「これって自分じゃなくてもいい仕事?」人事3年目⦅失敗できない・組織の歯車・やりがいなし⦆つらい三重苦のワーカホリズムから抜け出す方法〈安藤健のキャリア相談室♯5〉
T:「あがく」って、具体的にどうすればいいんでしょうか。
安藤:例えば、海外赴任前の「ガイダンス」などがありますよね。事務的な説明で終わらせずに、少しだけ「Tさんという個人」を忍ばせてみるんです。
T:個人を忍ばせる……?
安藤:はい。説明の合間や最後に、ちょっとだけでいいんです。「現地の食べ物は何が楽しみですか?」とか、プライベートな会話を振ってみる。
T:そういうことでいいんですね。そっか、今までは「説明する人事」と「説明を受ける社員」という固い構図で考えていました。
安藤:マニュアルどおりの説明はAIでもできますが、相手が楽しみにしていることを聞いて共感したりするのは、Tさんだからできることですよ。

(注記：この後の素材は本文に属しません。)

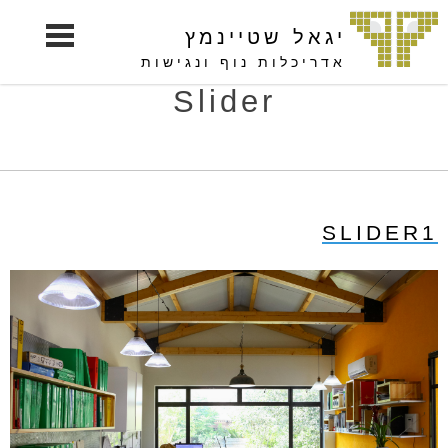
S
יגאל שטיינמץ
k
i
אדריכלות נוף ונגישות
p
Slider
t
o
c
o
n
SLIDER1
t
e
n
t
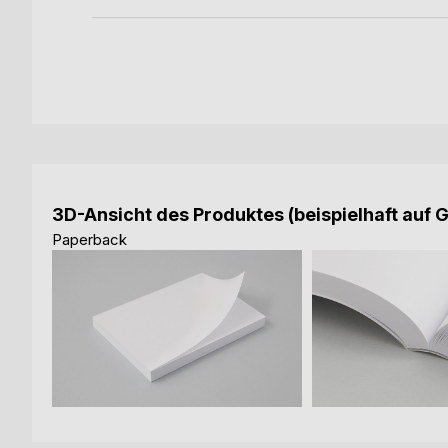
3D-Ansicht des Produktes (beispielhaft auf 
Paperback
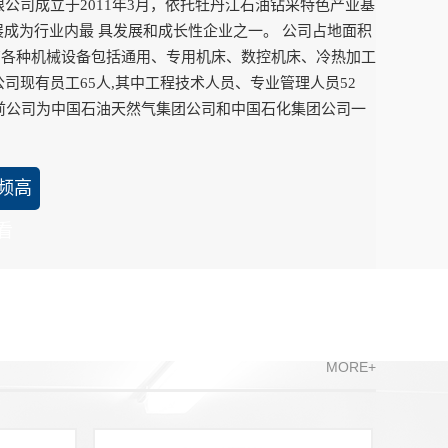
公司成立于2011年3月，依托牡丹江石油钻采特色产业基
成为行业内最 具发展和成长性企业之一。 公司占地面积
。拥有各种机械设备包括通用、专用机床、数控机床、冷热加工
司现有员工65人,其中工程技术人员、专业管理人员52
目前公司为中国石油天然气集团公司和中国石化集团公司一
频高
看
MORE+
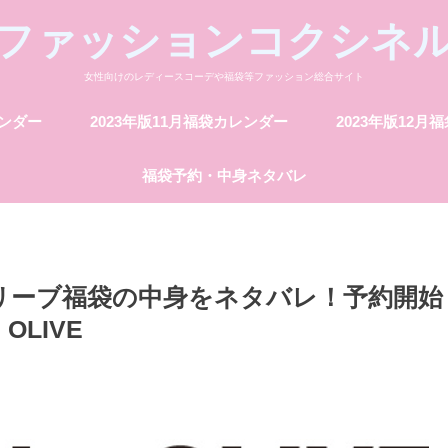
ファッションコクシネ
女性向けのレディースコーデや福袋等ファッション総合サイト
レンダー
2023年版11月福袋カレンダー
2023年版12月
福袋予約・中身ネタバレ
オリーブ福袋の中身をネタバレ！予約開始
OLIVE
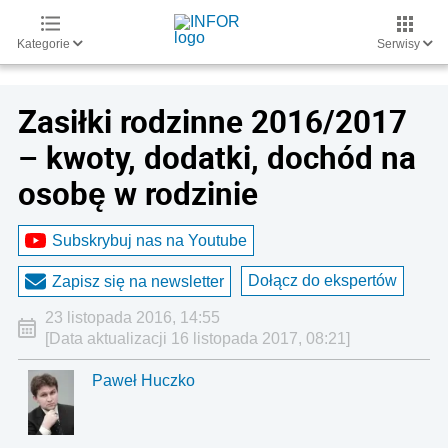
Kategorie
Serwisy
Zasiłki rodzinne 2016/2017
– kwoty, dodatki, dochód na
osobę w rodzinie
Subskrybuj nas na Youtube
Dołącz do ekspertów
Zapisz się na newsletter
23 listopada 2016, 14:55
[Data aktualizacji 16 listopada 2017, 08:21]
Paweł Huczko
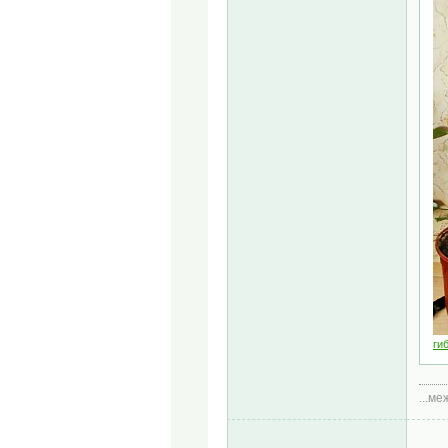
гиб
...м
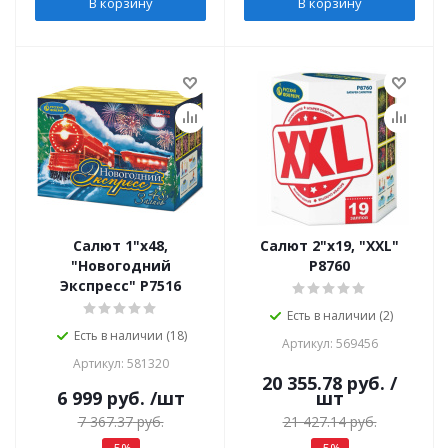
В корзину
В корзину
Салют 1"х48,
Салют 2"х19, "XXL"
"Новогодний
Р8760
Экспресс" Р7516
Есть в наличии (2)
Есть в наличии (18)
Артикул: 569456
Артикул: 581320
20 355.78
руб.
/
6 999
руб.
/шт
шт
7 367.37
руб.
21 427.14
руб.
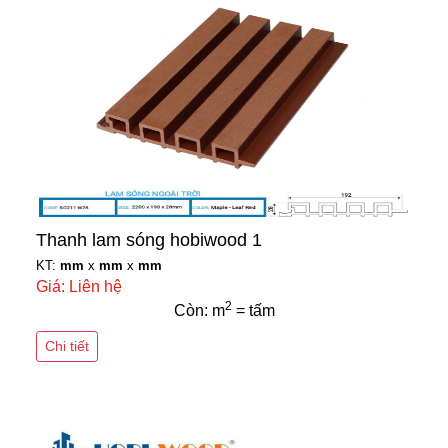
Thanh lam sóng hobiwood 1
KT:
mm
x
mm
x
mm
Giá: Liên hệ
2
Còn: m
= tấm
Chi tiết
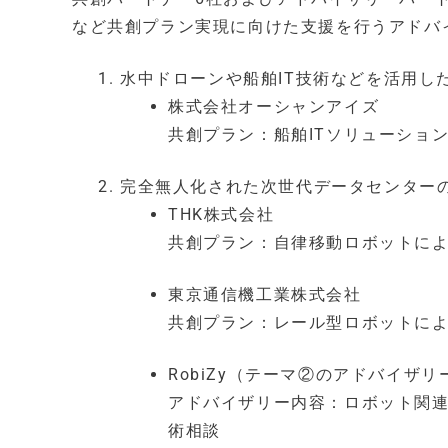
など共創プラン実現に向けた支援を行うアドバ
水中ドローンや船舶IT技術などを活用し
株式会社オーシャンアイズ
共創プラン：船舶ITソリューショ
完全無人化された次世代データセンター
THK株式会社
共創プラン：自律移動ロボットに
東京通信機工業株式会社
共創プラン：レール型ロボットに
RobiZy（テーマ②のアドバイザ
アドバイザリー内容：ロボット関
術相談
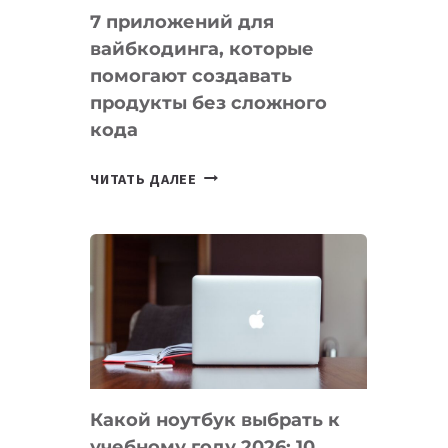
7 приложений для
вайбкодинга, которые
помогают создавать
продукты без сложного
кода
7
ЧИТАТЬ ДАЛЕЕ
ПРИЛОЖЕНИЙ
ДЛЯ
ВАЙБКОДИНГА,
КОТОРЫЕ
ПОМОГАЮТ
СОЗДАВАТЬ
ПРОДУКТЫ
БЕЗ
СЛОЖНОГО
Какой ноутбук выбрать к
КОДА
учебному году 2026: 10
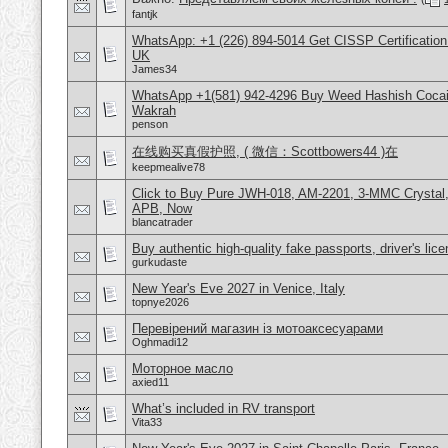
fantjk
WhatsApp: +1 (226) 894-5014​ Get CISSP Certification
UK
James34
WhatsApp +1(581) 942-4296 Buy Weed Hashish Cocain
Wakrah
penson
在线购买真假护照, ( 微信：Scottbowers44 )在
keepmealive78
Click to Buy Pure JWH-018, AM-2201, 3-MMC Crystal
APB, Now
blancatrader
Buy authentic high-quality fake passports, driver's lic
gurkudaste
New Year's Eve 2027 in Venice, Italy
topnye2026
Перевірений магазин із мотоаксесуарами
Oghmadi12
Моторное масло
axied11
What’s included in RV transport
Vita33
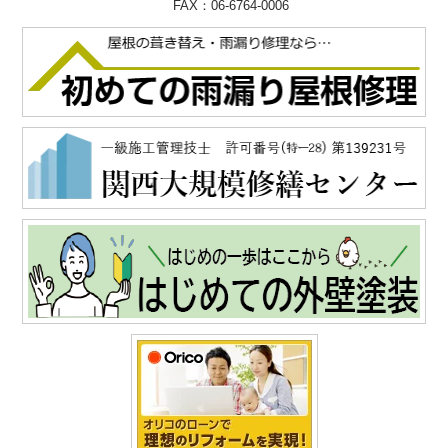
FAX：06-6764-0006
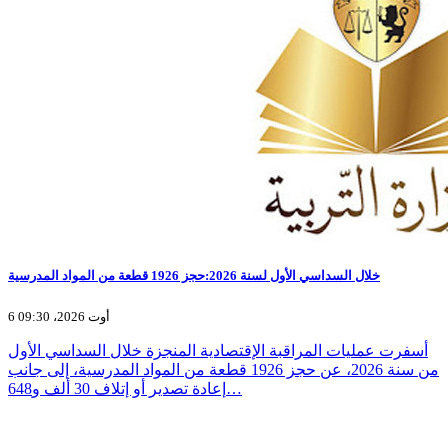
خلال السداسي الأول لسنة 2026:حجز 1926 قطعة من المواد المدرسية
6 أوت 2026، 09:30
أسفرت عمليات المراقبة الإقتصادية المنجزة خلال السداسي الأول
من سنة 2026، عن حجز 1926 قطعة من المواد المدرسية، إلى جانب
إعادة تصدير أو إتلاف 30 ألف و648…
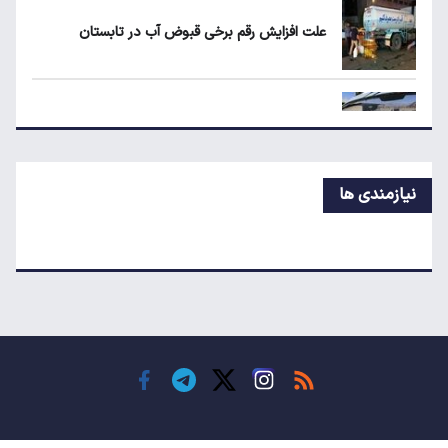
علت افزایش رقم برخی قبوض آب در تابستان
قیمت طلا، سکه و دلار امروز شنبه ۱۷ مرداد
۱۴۰۵
سهمیه بنزین خودروهای فرسوده قطع می‌شود؟
نیازمندی ها
هزینه ساخت مسکن از متری چهار میلیون به ۵۵
میلیون تومان رسید
مورد عجیب دینار عراق بعد از اربعین ۱۴۰۵
جدیدترین خبر از واریز معوقات بازنشستگان تامین
اجتماعی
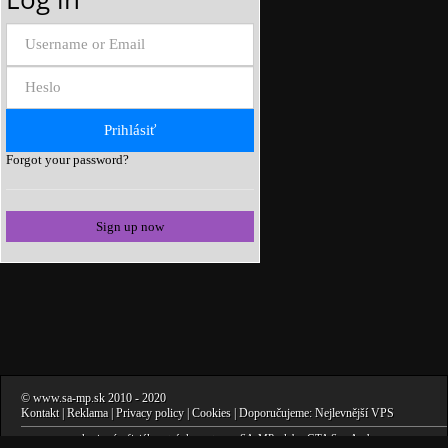
Forgot your password?
Sign up now
©
www.sa-mp.sk
2010
- 2020
Kontakt
|
Reklama
|
Privacy policy
|
Cookies
| Doporučujeme:
Nejlevnější VPS
www.sa-mp.sk
nie sú oficiálne stránky autorov
SA-MP
, alebo
GTA San Andreas
.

T:続けていけば顔を覚えてもらえて、いざという時に話しかけてもらいやすくなるかもしれません。
安藤:名前や顔を覚えてもらうことは「インフォーマルネットワーク」を作ることにつながりますし、組織の論理への大切な「抗い」になるんです。
献身的すぎるのはNG
安藤:個人を出すこともそうですが、組織では「自分を見失わないこと」がとても大事です。
T:それも一つの「抗い」ですね。
安藤:よく新卒就活生向けの説明会などでは「一人ひとりのキャリアを応援します」ときれいな言葉が並びますが、究極的には経営の論理と労働者の論理はぶつかるものです。
T:会社は安く使いたいし、私たちは利益を最大化したい。本当は、方向は逆ですよね。
安藤:そうです。「会社のために」と献身的になりすぎると、自分の気持ちがおろそかになってしまいます。